Hace 4 años en Cuzco, mientras esperaba al doctor que me llevaría a la clínica donde me curarían la neumonía que me tenía de color verde y azul, acepté escéptico un tratamiento alternativo de la dueña del hostal donde me quedaba. Asustada, al verme postrado en la cama sin haberme bañado en dos días, tosiendo, me dijo algo como: papacito, tenemos que ayudarte EN ESTE MOMENTO. Yo pensé, completamente resignado a mi condición de enfermo inmóvil: bueno, está bien. Luego ella y su hija, tras unos rápidos preparativos, me desnudaron el torso y los pies. Con un líquido semejante al alcohol, quizás un aguardiente, empezaron a hacerme masajes; la señora en el torso, la hija en los pies. Musitaban algo repetitivo y yo me quedé totalmente dormido hasta que llegó el doctor, débil y arrullado.

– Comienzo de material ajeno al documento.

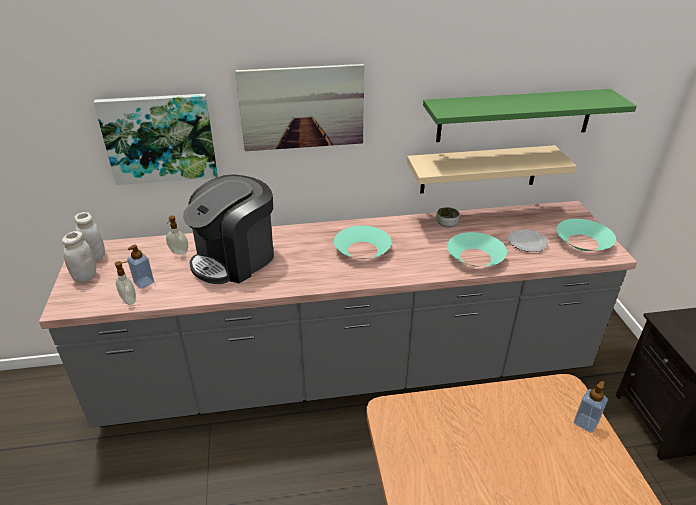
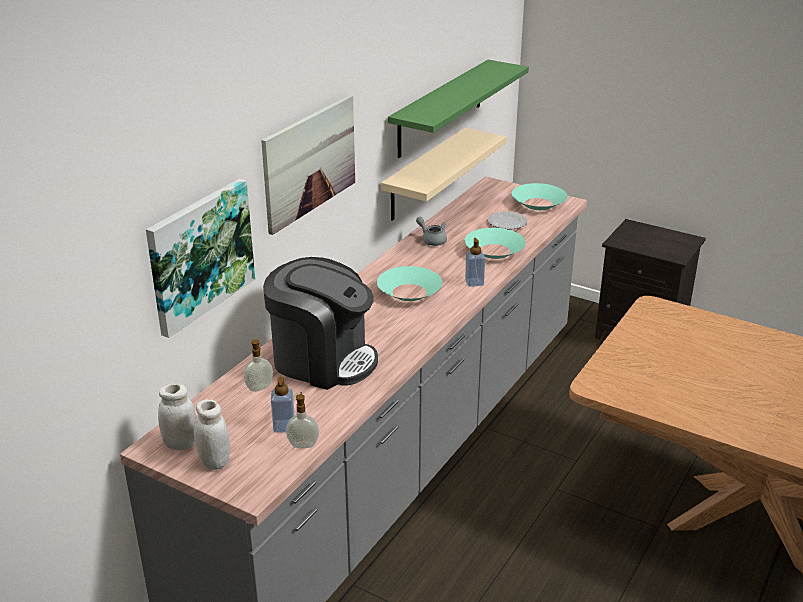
camera: 50 degrees left, 5 degrees down
(235, 259) = (322, 360): coffee machine -> coffee machine turned 60 degrees counterclockwise
(446, 224) = (432, 240): bowl -> grey teapot
(585, 423) = (688, 315): soap dispenser -> soap dispenser (474, 282)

El doctor dispuso que debían evacuarme de emergencia. Trepé duramente la escalera y salimos en auto por las calles angostas de San Blas. Un amigo tuvo que bajarse del carro a gritar: ¡enfermo! ¡hay un enfermo! para que todos los carros retrocedieran y nos dieran el paso. Yo iba en la parte de atrás del taxi, acurrucado y echado envuelto en mi casaca, y mientras pasaba por el cruce entre una de las calles que descienden la cuesta (por la que íbamos) y una de las que corren paralelas a ella, en un momento en que se detuvo el auto, pude ver la mirada sorprendida de dos turistas y un cuzqueño, parados en la calle, viendo mi mirada más sorprendida de enfermo avergonzado que los descubría observándolo.

Pero antes de irme a la clínica y no volver hasta el siguiente año para volver a quedarme en su casa, la señora me dijo al oído, tocándome con la mano el lado izquierdo del pecho, cuando nadie más la escuchó: vas a estar bien esta vez hijito, pero estás enfermo del corazón. Nunca supe y aún no descifro si se refería a una dolencia física o emocional. En ocasiones siento una ligera presión en ese lado del pecho y esos días camino con una levedad que me impresiona.